A company highlight last year was the completion of three historic rehab projects. Woda says typically the firm does one historic deal a year, but three had been brought to Woda in communities where it had developed previously or close by.
Historic icons Columbus School in Baltimore; Lloyd House in Menominee, Mich.; and Washington School Apartments in Washington Courthouse, Ohio, all were financed with a combination of low-income housing and historic tax credits.
"They're providing quality housing with buildings we were able to save," says Woda. "They're some of the best developments we have ever done." —C.S.
#19 Dunn Development Corp.
2014 was one of the busiest and most successful years for Dunn Development Corp., according to the company's president, Martin Dunn. The firm started more than seven times the number of affordable housing units and completed more than three times the number of units it did overall in 2013.
The Brooklyn, N.Y.–based firm also made its first foray into market-rate homeownership projects and closed its largest single project to date in the borough's East New York neighborhood.
Livonia Commons, with total development costs of $90 million, will help rejuvenate a commercial corridor in East New York that suffered from disinvestment during the 1960s and 1970s.
The mixed-use project will include 278 units of affordable housing across four buildings, with more than half of the units for households earning less than 40% and 50% of the area median income. Fifty-one units of supportive housing will be included in the project with supportive services from CAMBA and The Center for Family Support. The property also will have 28,000 square feet of retail and community space.
Dunn says he expects the first two buildings to open this fall and the second two in the first quarter of 2016.
The last component, which has yet to start construction and is in the planning stage, is a 50,000-square-foot Boys Club of New York.
"It's a very exciting, transformative effort for the neighborhood," says Dunn. —C.S.
#41 Community HousingWorks
When California dissolved its redevelopment agencies (RDAs), developer Community HousingWorks had to look at its business plan and rethink how it would grow.

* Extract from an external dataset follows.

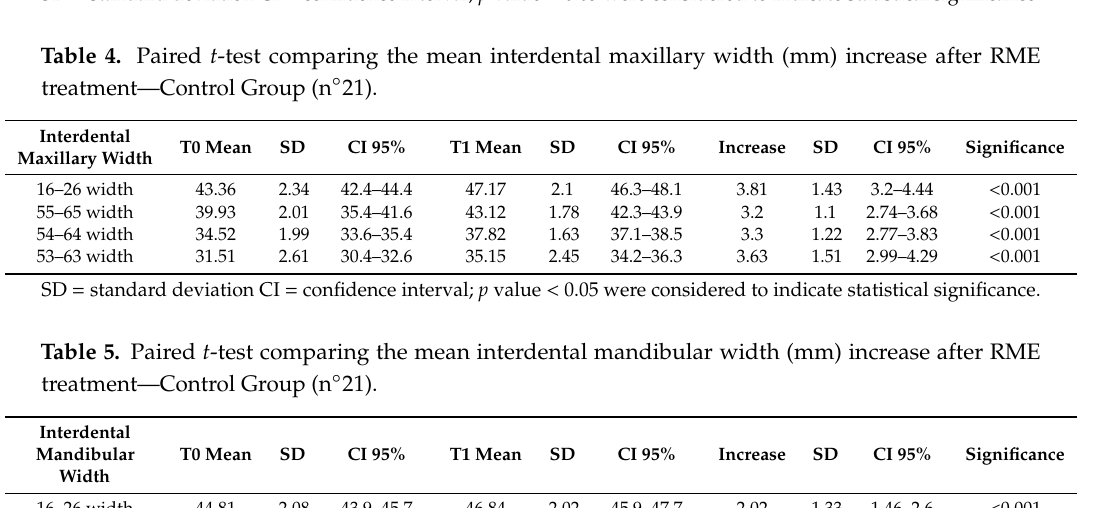
SME—test group: all the interdental widths of the maxilla (Table 2) increased significantly: first permanent molars + 2.51 mm (SD 1.58 mm), second primary molar + 5.06 mm (SD 0.98 mm), Table 3, even the mandibular interdental width of the test group increased significantly: intermolar width increased by 1.24 mm (SD 1.09 mm), first primary intermolar 1.63 mm (SD 1.57 mm), second primary intermolar by 0.93 mm (SD 1.08 mm), intercanine width 1.03 mm (SD 1.25 mm). RME—control group: all the interdental widths increased significantly in both arches and are shown in Tables 4 and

The San Diego nonprofit made a strategic decision to pursue acquisitions as part of its multifamily line of business in addition to its new-construction, transit-oriented affordable housing projects.
"It's very important to keep a balance there. There needs to be a healthy balance of new projects that won't need attention physically for the next 15 to 20 years and acquisitions that have different needs," says Anne B. Wilson, senior vice president of housing and real estate finance. "In spite of the loss of the RDAs, we can keep that balance."
The company's multifamily division executed on that balance in 2014, acquiring Community HousingWorks' largest single community, with 200 apartments; acquiring and rehabilitating an 88-unit project; and breaking ground on two 9% low-income housing tax credit developments.
"We've been building that up for a couple of years, but it takes time to get your foot into the acquisitions market," says Wilson. "I think we've been very successful in making acquisitions and competing in that marketplace."
The coming year will see more of that combination of work. The nonprofit plans to celebrate the completion of two projects, including the North Santa Fe Apartments in Vista, Calif., and close the financing and start renovations on 448 units in five projects. —C.S.